[Paper] Scaling Behavior of Discrete Diffusion Language Models

Published: 1 month ago (December 11, 2025 at 12:54 PM EST)

4 min read

Source: arXiv

Source: arXiv - 2512.10858v1

Overview

This paper investigates how Discrete Diffusion Language Models (DLMs) scale compared to the dominant autoregressive language models (ALMs). By systematically varying the diffusion noise (from masked to uniform) and tuning key hyper‑parameters, the authors uncover distinct scaling regimes that could make diffusion‑based models more compute‑ or data‑efficient in real‑world settings.

Key Contributions

Comprehensive scaling study of DLMs across a spectrum of diffusion noises (masked ↔ uniform).
Identification of noise‑dependent scaling laws: uniform diffusion favors parameter‑rich, data‑light regimes, while masked diffusion behaves oppositely.
Empirical validation of the predicted laws by training a 10‑billion‑parameter uniform diffusion model on ~(10^{22}) FLOPs—the largest publicly reported uniform diffusion LM.
Practical guidance on batch‑size and learning‑rate schedules for diffusion LMs, filling a gap left by prior work.
Open‑source release of training scripts and checkpoints, enabling reproducibility and community extensions.

Methodology

Model family – The authors use the same transformer backbone for all experiments, swapping only the diffusion objective (masked, uniform, or interpolations).
Noise interpolation – A scalar (\alpha) smoothly blends masked and uniform corruption, allowing a continuous sweep of diffusion types.
Training regimes – Two primary axes are explored:
- Compute‑bound: fixed FLOP budget, varying model size and data volume.
- Data‑bound: fixed dataset size, scaling up parameters and compute.
Hyper‑parameter sweeps – Systematic grid searches over batch size (from 256 to 8192) and learning‑rate schedules (linear warm‑up + cosine decay) to isolate their impact on scaling curves.
Metrics – Standard cross‑entropy loss on a held‑out validation set, plus downstream zero‑shot tasks (e.g., cloze, QA) for qualitative sanity checks.
Scaling law fitting – Power‑law fits of the form (L = A \cdot (C)^{-\beta} + B) (where (C) is compute) are performed separately for each noise type.

━━━━━━━━━━━━━━━━━━━━

PROMPT
Return the passage of the summary on discrete diffusion language model scaling from "Source: arXiv - 2512.10858v1" to "in real‑world settings.", reproduced word for word.

GIVEN INFORMATION
━━━━━━━━━━━━━━━━━━━━

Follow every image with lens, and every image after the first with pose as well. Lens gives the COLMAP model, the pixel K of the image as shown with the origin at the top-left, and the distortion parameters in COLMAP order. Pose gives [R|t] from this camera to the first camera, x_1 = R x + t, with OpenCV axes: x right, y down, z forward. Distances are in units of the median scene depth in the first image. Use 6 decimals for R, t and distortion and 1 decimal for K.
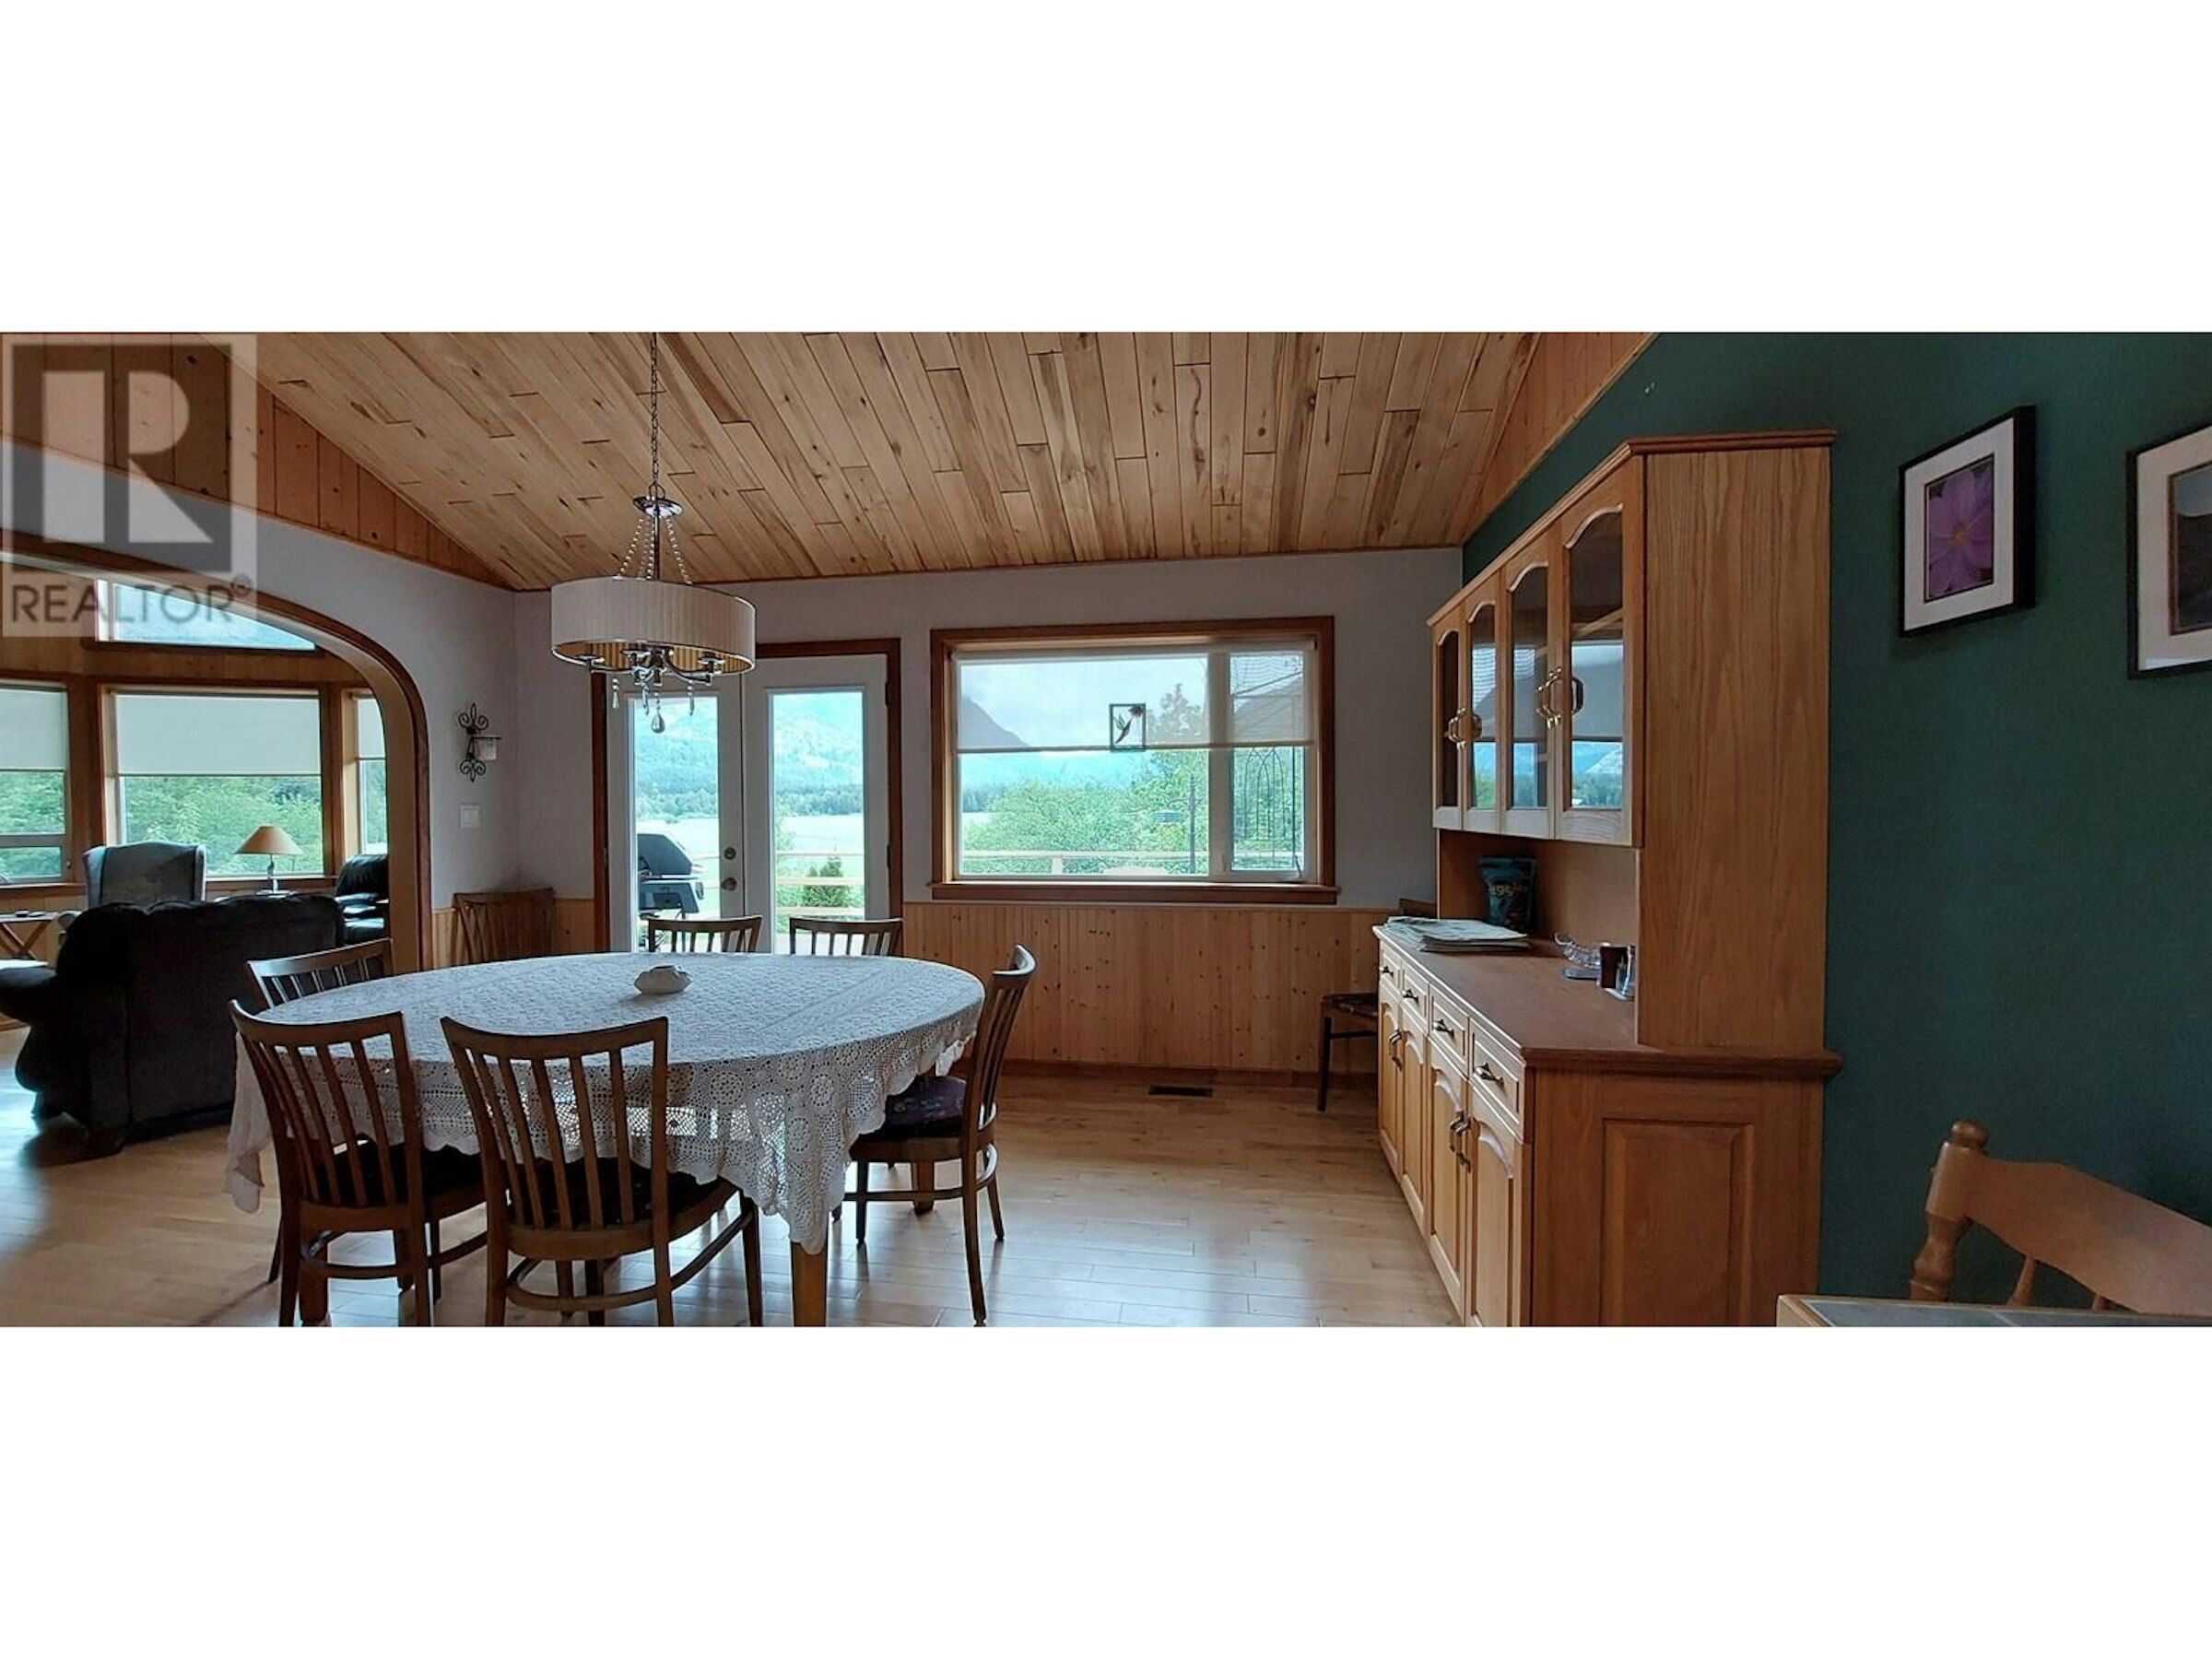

━━━━━━━━━━━━━━━━━━━━

RESULT BELOW
Source: arXiv - 2512.10858v1

Overview

This paper investigates how Discrete Diffusion Language Models (DLMs) scale compared to the dominant autoregressive language models (ALMs). By systematically varying the diffusion noise (from masked to uniform) and tuning key hyper‑parameters, the authors uncover distinct scaling regimes that could make diffusion‑based models more compute‑ or data‑efficient in real‑world settings.